### Exercise goal
Write out, without any change, the lines from the start of the records through the line containing "Formulario de contacto", including both ends, and leave the pictures out of your answer.

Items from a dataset

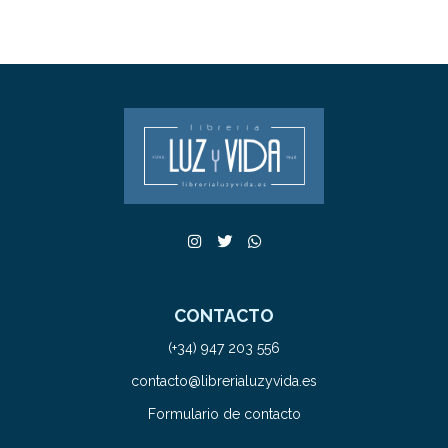
CONTACTO
(+34) 947 203 556
contacto@librerialuzyvida.es
Formulario de contacto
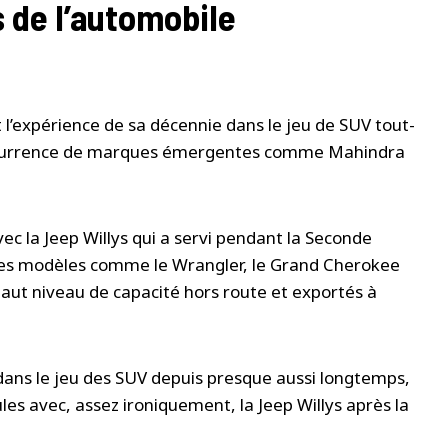
s de l’automobile
t l’expérience de sa décennie dans le jeu de SUV tout-
concurrence de marques émergentes comme Mahindra
c la Jeep Willys qui a servi pendant la Seconde
 des modèles comme le Wrangler, le Grand Cherokee
aut niveau de capacité hors route et exportés à
ans le jeu des SUV depuis presque aussi longtemps,
es avec, assez ironiquement, la Jeep Willys après la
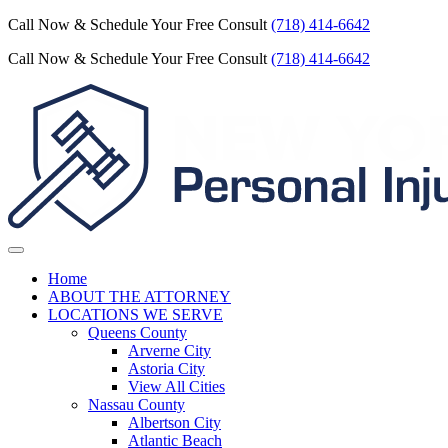
Call Now & Schedule Your Free Consult
(718) 414-6642
Call Now & Schedule Your Free Consult
(718) 414-6642
Home
ABOUT THE ATTORNEY
LOCATIONS WE SERVE
Queens County
Arverne City
Astoria City
View All Cities
Nassau County
Albertson City
Atlantic Beach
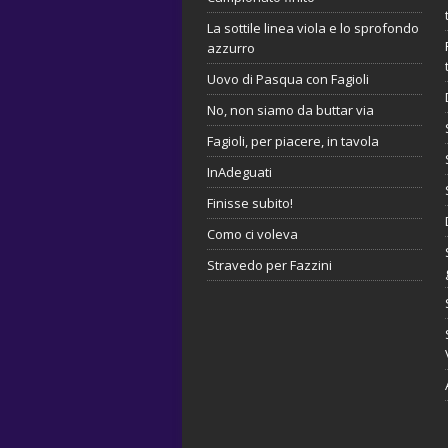
La sottile linea viola e lo sprofondo
azzurro
Uovo di Pasqua con Fagioli
No, non siamo da buttar via
Fagioli, per piacere, in tavola
InAdeguati
Finisse subito!
Como ci voleva
Stravedo per Fazzini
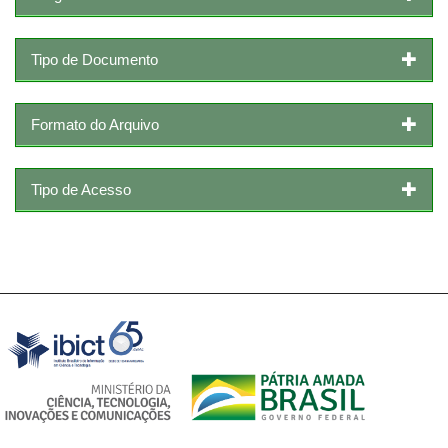
Tipo de Documento
Formato do Arquivo
Tipo de Acesso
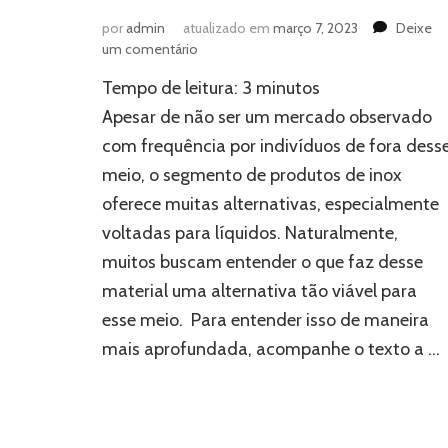
por
admin
atualizado em
março 7, 2023
Deixe
em
um comentário
Expurgo,
Tempo de leitura:
3
minutos
pingadeira
e
Apesar de não ser um mercado observado
mais:
com frequência por indivíduos de fora dess
por
meio, o segmento de produtos de inox
que
há
oferece muitas alternativas, especialmente
tantos
voltadas para líquidos. Naturalmente,
produtos
de
muitos buscam entender o que faz desse
inox
material uma alternativa tão viável para
voltados
esse meio. Para entender isso de maneira
para
líquidos?
mais aprofundada, acompanhe o texto a …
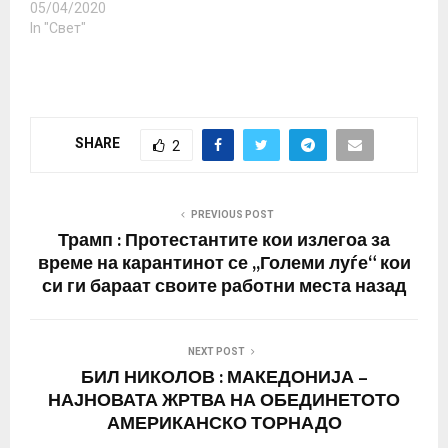
вирус затоа шти на
05/04/2020
дека кризата со
почетокот критиките од
In "Свет"
коронавирусот…
Брисел стигаше критика
за земјите кои ги
затвораа границите
како мерка против
епидемијата. „ЕУ затаи
SHARE
2
во борбата со
епидемијата на вирусот
корона, бидејќи
претседателката на
PREVIOUS POST
Европската…
Трамп : Протестантите кои излегоа за
време на карантинот се ,,Големи луѓе“ кои
си ги бараат своите работни места назад
NEXT POST
БИЛ НИКОЛОВ : МАКЕДОНИЈА –
НАЈНОВАТА ЖРТВА НА ОБЕДИНЕТОТО
АМЕРИКАНСКО ТОРНАДО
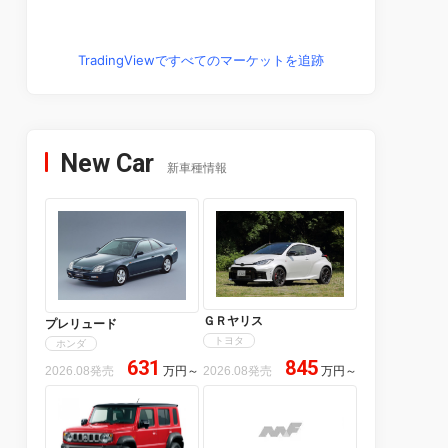
TradingViewですべてのマーケットを追跡
New Car
新車種情報
ＧＲヤリス
プレリュード
トヨタ
ホンダ
631
845
2026.08発売
万円
～
2026.08発売
万円
～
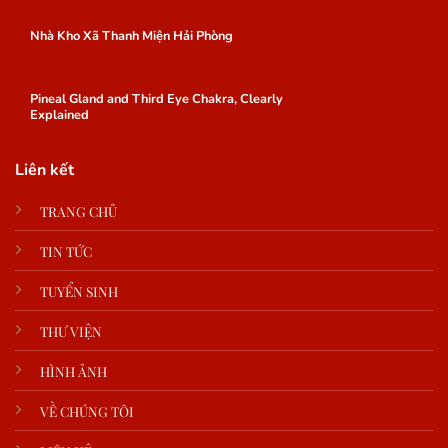
Nhà Kho Xã Thanh Miện Hải Phòng
Pineal Gland and Third Eye Chakra, Clearly
Explained
Liên kết
TRANG CHỦ
TIN TỨC
TUYỂN SINH
THƯ VIỆN
HÌNH ẢNH
VỀ CHÚNG TÔI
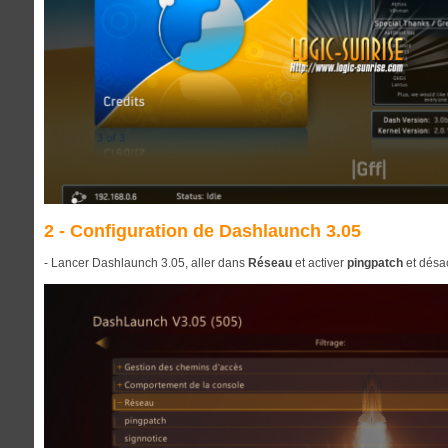
2 - Configuration de
Dashlaunch 3.05
- Lancer Dashlaunch 3.05, aller dans
Réseau
et activer
pingpatch
et désa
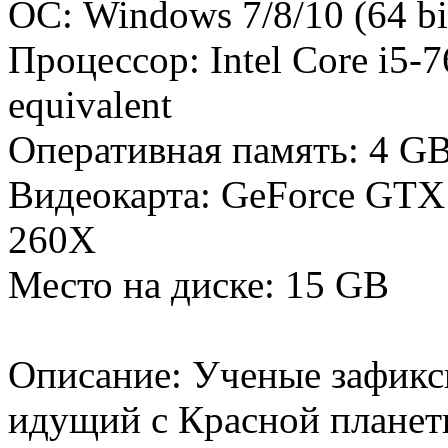
ОС: Windows 7/8/10 (64 bi
Процессор: Intel Core i5-
equivalent
Оперативная память: 4 G
Видеокарта: GeForce GTX
260X
Место на диске: 15 GB
Описание: Ученые зафикс
идущий с Красной планет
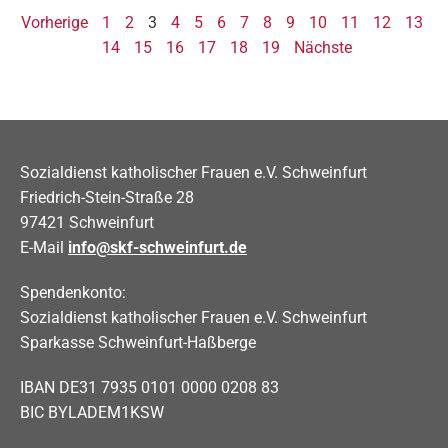
Vorherige
1
2
3
4
5
6
7
8
9
10
11
12
13
14
15
16
17
18
19
Nächste
Sozialdienst katholischer Frauen e.V. Schweinfurt
Friedrich-Stein-Straße 28
97421 Schweinfurt
E-Mail
info@skf-schweinfurt.de
Spendenkonto:
Sozialdienst katholischer Frauen e.V. Schweinfurt
Sparkasse Schweinfurt-Haßberge
IBAN DE31 7935 0101 0000 0208 83
BIC BYLADEM1KSW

### Task response
CONTACTO
(+34) 947 203 556
contacto@librerialuzyvida.es
Formulario de contacto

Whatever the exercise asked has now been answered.